____ DOCUMENT EXTRACT

On Wed 03-06-15 06:21:45, Linus Torvalds wrote:
> On Wed, Jun 3, 2015 at 2:21 AM, Jan Kara <[email protected]> wrote:
> >
> > The comment is:
> 
> Yeah, and the comment right above do_strnlen_user() that you ignored is:
> 
>  * NOTE! We can sometimes overshoot the user-supplied maximum
>  * if it fits in a aligned 'long'. The caller needs to check
>  * the return value against "> max".
> 
> Which is pretty unambiguous.
> 
> The thing is, "retval > max" shiould be considered an error condition.
> Exactly like 0 is, and the caller should check for that.
> 
> I do agree that we should change the other comment too, though. I
> think there may have been some cutting-and-pasting when the code was
  OK, I'll send a fix.

> > What they roughly did was:
> >
> >         char buf[DM_ATTR_NAME_SIZE + 1];
> >
> >         len = strnlen_user(from, DM_ATTR_NAME_SIZE);
> >         if (!len)
> >                 return -EFAULT;
> >         if (copy_from_user(buf, from, len))
> >                 return -EFAULT;
> >         buf[len - 1] = 0;
> 
> Yeah, don't do that.
> 
> It's stupid code anyway.
> 
> If what you wanted was "strncpy_from_user()", that's what you should have 
> used.

________
____ RECORD LIST

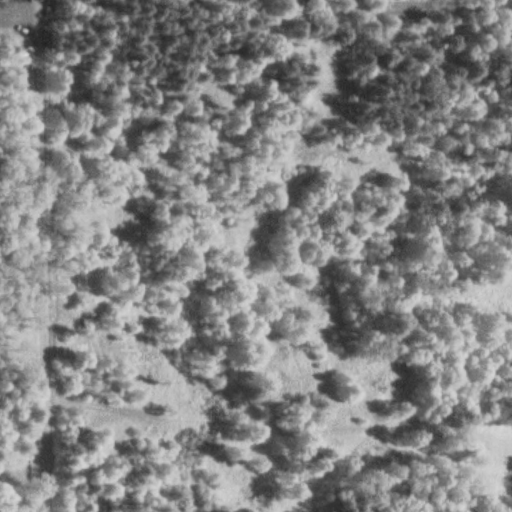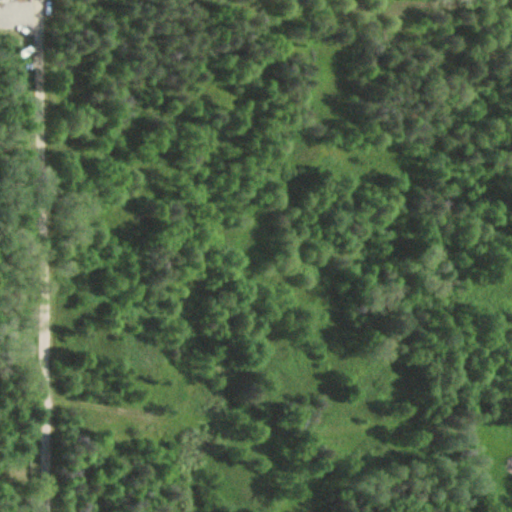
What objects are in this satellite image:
road: (44, 255)
road: (279, 425)
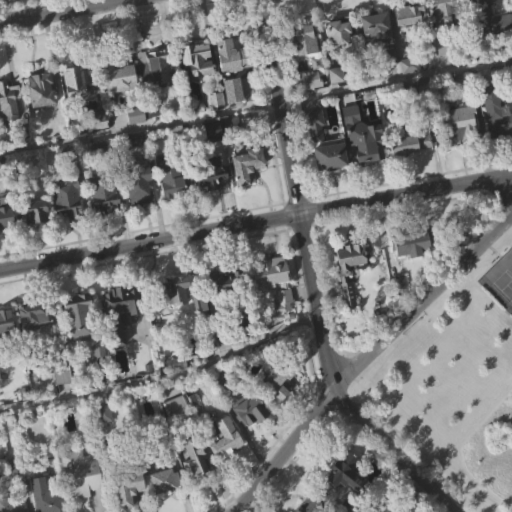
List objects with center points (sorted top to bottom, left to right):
road: (64, 12)
building: (443, 13)
building: (404, 15)
building: (487, 22)
building: (371, 28)
building: (333, 32)
building: (443, 39)
building: (299, 40)
building: (410, 42)
building: (487, 43)
building: (227, 56)
building: (376, 56)
building: (193, 58)
building: (339, 58)
building: (304, 66)
building: (156, 68)
building: (114, 77)
building: (72, 80)
building: (459, 80)
building: (230, 83)
building: (390, 83)
building: (198, 86)
building: (38, 90)
building: (231, 91)
building: (410, 93)
building: (158, 96)
building: (336, 102)
building: (8, 104)
building: (119, 105)
road: (255, 106)
building: (312, 106)
building: (76, 108)
building: (42, 117)
building: (233, 117)
building: (497, 117)
building: (457, 121)
building: (312, 124)
building: (210, 127)
building: (9, 128)
building: (358, 136)
building: (496, 141)
building: (136, 143)
building: (406, 143)
building: (233, 151)
building: (314, 152)
building: (460, 152)
building: (67, 155)
building: (325, 156)
building: (363, 163)
building: (138, 167)
building: (242, 167)
building: (411, 171)
building: (101, 175)
building: (206, 175)
building: (167, 180)
building: (134, 182)
building: (330, 183)
building: (100, 190)
building: (247, 195)
building: (64, 197)
building: (212, 202)
building: (173, 207)
building: (139, 212)
building: (30, 213)
building: (4, 214)
road: (256, 222)
building: (105, 223)
building: (68, 225)
building: (36, 239)
building: (5, 241)
building: (411, 243)
building: (348, 269)
building: (412, 270)
road: (310, 279)
building: (223, 281)
park: (504, 286)
building: (272, 287)
building: (168, 292)
building: (350, 296)
building: (271, 300)
building: (226, 308)
building: (400, 310)
building: (115, 312)
building: (71, 313)
building: (178, 320)
building: (30, 321)
building: (3, 322)
building: (281, 331)
building: (120, 339)
building: (80, 344)
building: (34, 345)
building: (6, 349)
road: (365, 357)
building: (277, 372)
building: (58, 375)
road: (163, 377)
park: (454, 387)
building: (62, 402)
building: (178, 403)
building: (278, 406)
building: (247, 409)
building: (176, 433)
building: (222, 436)
building: (251, 437)
building: (104, 441)
building: (193, 457)
building: (226, 465)
building: (341, 470)
building: (77, 472)
building: (162, 480)
building: (197, 487)
building: (123, 488)
building: (43, 495)
building: (80, 495)
building: (346, 498)
building: (12, 502)
building: (166, 504)
building: (351, 504)
road: (246, 506)
building: (307, 506)
building: (40, 508)
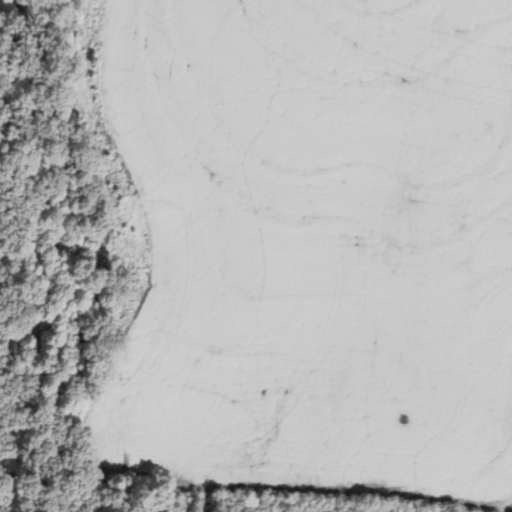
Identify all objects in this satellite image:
road: (92, 150)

________

● **PROMPT**
Reproduce the passage of the strnlen_user email above that opens with the words containing "On Wed 03-06-15" and closes with "is pretty unambiguous.".

● **ANSWER TO THE TASK**
On Wed 03-06-15 06:21:45, Linus Torvalds wrote:
> On Wed, Jun 3, 2015 at 2:21 AM, Jan Kara <[email protected]> wrote:
> >
> > The comment is:
> 
> Yeah, and the comment right above do_strnlen_user() that you ignored is:
> 
>  * NOTE! We can sometimes overshoot the user-supplied maximum
>  * if it fits in a aligned 'long'. The caller needs to check
>  * the return value against "> max".
> 
> Which is pretty unambiguous.